Iterate over every triangle in a field of points

Question

I have a method that adds points to a field of random, unconnected points, and the next point to be added must be within the largest empty triangle drawn between three points. The four corners of the field are the first points to be added.

My problem is that my current solution for calculating every triangle uses four nested enhanced-for loops '(foreach style), and takes a long time as the numbers of points add up.
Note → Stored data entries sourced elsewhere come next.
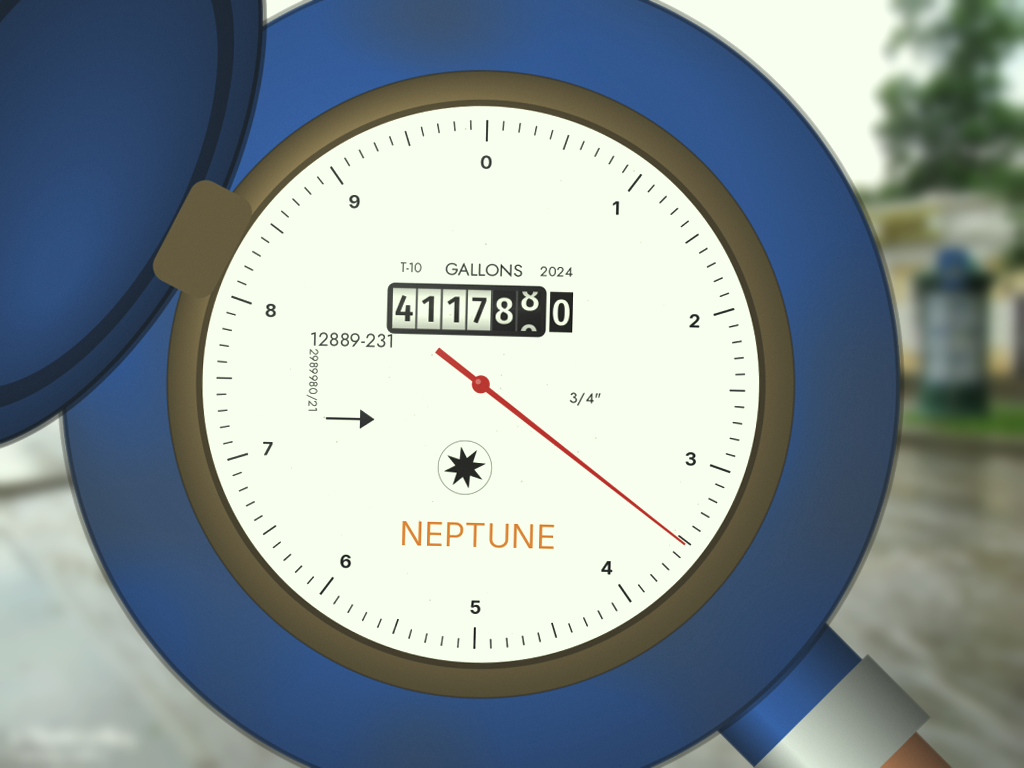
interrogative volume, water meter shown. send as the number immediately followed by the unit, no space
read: 4117883.5gal
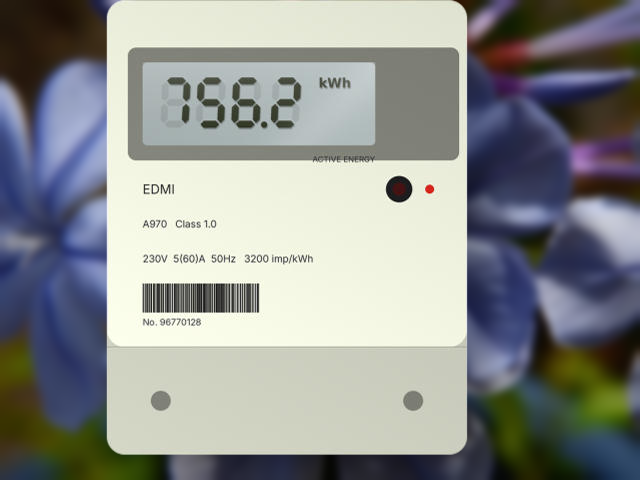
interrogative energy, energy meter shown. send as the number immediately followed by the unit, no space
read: 756.2kWh
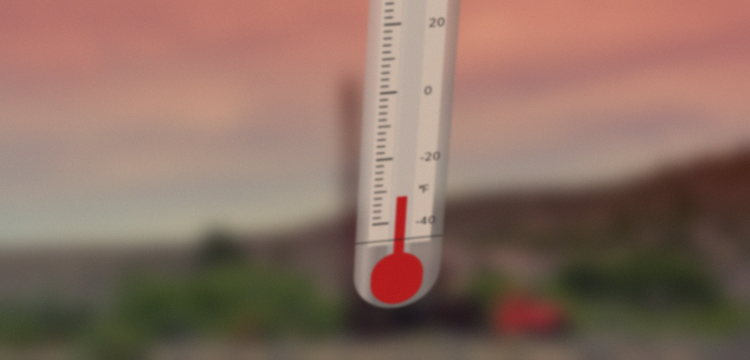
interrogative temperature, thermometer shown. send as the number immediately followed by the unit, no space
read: -32°F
I am looking at processing this in parallel (maybe with Java 8 parallel streams?), but is there a more efficient way select the points or test if they are inside the triangle?

Many thanks

for(Point p1 : POINTS) {
        for(Point p2 : POINTS) {
            if(p2==p1) {continue;}
            for(Point p3 : POINTS) {
                if(p3==p2 || p3==p1) {continue;}

                Polygon p = new Polygon(new int[]{p1.x,p2.x,p3.x}, new int[]{p1.y,p2.y,p3.y}, 3);//Construct a triangle from these points
                boolean empty = true;

                for(Point p4 : POINTS) {//test the remaining points if they are in the triangle
                    if(p4==p3 || p4 == p2 || p4 == p1) {continue;}
                    if(p.contains(p4)){
                        empty = false;
                        break;
                    }
                }
                if(empty==true) {
                    emptyTriangles.add(new Triplet<Point,Point,Point>(p1,p2,p3));//emptyTriangles contains the coordinates of the empty triangles
                }

            }
        }
    }

Answer 1

I think you can speed it up by not looking at a combination again (the 3 outer for-loops). For example, If you have the points {a,b,c}, your algorithm only needs 1 combination (3 over 3) but goes through 27 (3^3) and calculates 6 completely (3 over 3 times 3!). With N points, this becomes N^3 iterations and N*(N-1)*(N-2) calculations where only (N over 3) = N*(N-1)*(N-2) / 6 are needed. So a speedup by factor 6 is a start.

Given POINTS is an array, you can just write

for (int i1 = 0; i1 < POINTS.length-2; i1++) {
    for (int i2 = i1+1; i2 < POINTS.length-1; i2++) {
        for (int i3 = i2+1; i1 < POINTS.length; i3++) {
            ...
        }
    }
}

You shouldn't loop p4 the same way as the vertices of the triangle are interchangeable between each other for your algorithm, but the point to check is not.

Answer 2

So if I understand correctly, you got a list of points. All these points are then looped over to create all possible triangles, and you put a random point in the largest triangle.

When the new point is added, you don't have to actually calculate everything again. You just have to calculate every triangle that uses the new point. All the others can be saved somewhere.

Answer 3

Since you know the polygons are triangles, you should swap Polygon#contains() for an algorithm that uses barycentric coordinates to find if the point is in a triangle. This will be faster because triangles have much simpler rules for containing a point than larger polygons.

Also, the POINTS should be sorted. That way you can iterate only over the points that come after each point. I currently can't think of a way to do this that isn't O(n²) or uses short-circuiting in some way, but it's a start.